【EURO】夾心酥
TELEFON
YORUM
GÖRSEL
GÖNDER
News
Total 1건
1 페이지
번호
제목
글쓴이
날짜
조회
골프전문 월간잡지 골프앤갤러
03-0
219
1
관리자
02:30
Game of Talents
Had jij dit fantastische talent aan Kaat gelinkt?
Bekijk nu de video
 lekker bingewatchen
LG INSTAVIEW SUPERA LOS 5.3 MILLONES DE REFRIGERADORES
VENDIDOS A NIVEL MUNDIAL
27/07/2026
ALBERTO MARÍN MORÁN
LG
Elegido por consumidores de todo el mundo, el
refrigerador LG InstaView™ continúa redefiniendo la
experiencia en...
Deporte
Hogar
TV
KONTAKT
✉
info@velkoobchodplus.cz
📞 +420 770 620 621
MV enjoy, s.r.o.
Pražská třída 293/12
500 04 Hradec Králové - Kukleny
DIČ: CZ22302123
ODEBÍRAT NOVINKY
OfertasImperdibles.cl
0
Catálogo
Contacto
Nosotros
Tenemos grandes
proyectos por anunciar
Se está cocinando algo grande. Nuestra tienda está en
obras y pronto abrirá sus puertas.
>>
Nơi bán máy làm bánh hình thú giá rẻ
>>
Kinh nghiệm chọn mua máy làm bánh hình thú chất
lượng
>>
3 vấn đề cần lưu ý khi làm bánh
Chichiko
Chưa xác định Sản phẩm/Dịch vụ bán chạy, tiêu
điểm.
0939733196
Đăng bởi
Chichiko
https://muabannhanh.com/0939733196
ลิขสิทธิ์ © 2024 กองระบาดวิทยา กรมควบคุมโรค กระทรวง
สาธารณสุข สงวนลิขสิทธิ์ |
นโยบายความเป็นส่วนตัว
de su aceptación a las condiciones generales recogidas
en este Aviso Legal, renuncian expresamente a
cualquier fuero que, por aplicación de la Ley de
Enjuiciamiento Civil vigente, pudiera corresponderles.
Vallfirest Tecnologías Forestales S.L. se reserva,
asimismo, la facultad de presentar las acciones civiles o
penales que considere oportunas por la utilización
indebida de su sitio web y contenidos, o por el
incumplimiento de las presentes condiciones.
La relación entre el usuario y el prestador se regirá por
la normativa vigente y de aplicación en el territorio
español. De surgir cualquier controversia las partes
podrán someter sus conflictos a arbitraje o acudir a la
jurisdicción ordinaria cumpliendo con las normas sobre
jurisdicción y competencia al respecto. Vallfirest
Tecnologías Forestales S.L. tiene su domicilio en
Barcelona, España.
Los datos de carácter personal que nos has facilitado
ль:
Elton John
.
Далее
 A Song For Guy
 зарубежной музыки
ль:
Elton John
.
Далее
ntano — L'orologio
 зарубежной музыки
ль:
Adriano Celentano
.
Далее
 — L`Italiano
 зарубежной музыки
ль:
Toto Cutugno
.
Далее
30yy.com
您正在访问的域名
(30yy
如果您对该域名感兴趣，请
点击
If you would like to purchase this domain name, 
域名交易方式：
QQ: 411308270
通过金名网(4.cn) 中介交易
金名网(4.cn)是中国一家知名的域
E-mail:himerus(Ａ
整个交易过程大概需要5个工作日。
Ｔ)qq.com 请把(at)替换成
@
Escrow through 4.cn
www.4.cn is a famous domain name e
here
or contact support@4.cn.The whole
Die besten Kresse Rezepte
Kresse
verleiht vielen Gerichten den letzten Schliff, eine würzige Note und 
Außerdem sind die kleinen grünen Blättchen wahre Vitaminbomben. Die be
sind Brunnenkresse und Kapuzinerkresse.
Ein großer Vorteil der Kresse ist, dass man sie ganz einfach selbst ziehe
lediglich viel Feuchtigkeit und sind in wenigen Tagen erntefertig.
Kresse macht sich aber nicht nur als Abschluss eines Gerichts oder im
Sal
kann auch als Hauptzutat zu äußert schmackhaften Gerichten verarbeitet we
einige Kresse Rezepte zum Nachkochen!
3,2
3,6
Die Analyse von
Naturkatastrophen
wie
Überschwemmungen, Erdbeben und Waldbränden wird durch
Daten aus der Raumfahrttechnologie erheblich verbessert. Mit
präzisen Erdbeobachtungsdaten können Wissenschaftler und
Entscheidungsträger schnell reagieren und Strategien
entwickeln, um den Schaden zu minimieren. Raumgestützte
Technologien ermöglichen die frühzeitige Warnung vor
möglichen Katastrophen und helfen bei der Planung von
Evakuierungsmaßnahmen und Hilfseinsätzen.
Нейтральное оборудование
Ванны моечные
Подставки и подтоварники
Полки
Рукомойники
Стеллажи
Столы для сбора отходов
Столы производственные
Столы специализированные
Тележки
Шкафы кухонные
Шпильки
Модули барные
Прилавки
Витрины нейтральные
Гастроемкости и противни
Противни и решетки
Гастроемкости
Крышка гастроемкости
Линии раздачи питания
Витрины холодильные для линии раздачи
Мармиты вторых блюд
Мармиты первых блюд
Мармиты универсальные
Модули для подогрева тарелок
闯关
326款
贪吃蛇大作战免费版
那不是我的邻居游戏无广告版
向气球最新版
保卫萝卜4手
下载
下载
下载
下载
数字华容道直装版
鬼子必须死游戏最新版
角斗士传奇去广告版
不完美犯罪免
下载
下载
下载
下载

EXERCISE: Count up the lines in the entries above where the word "condiciones" appears, and give the figure with nothing added.

WRITTEN RESPONSE: 2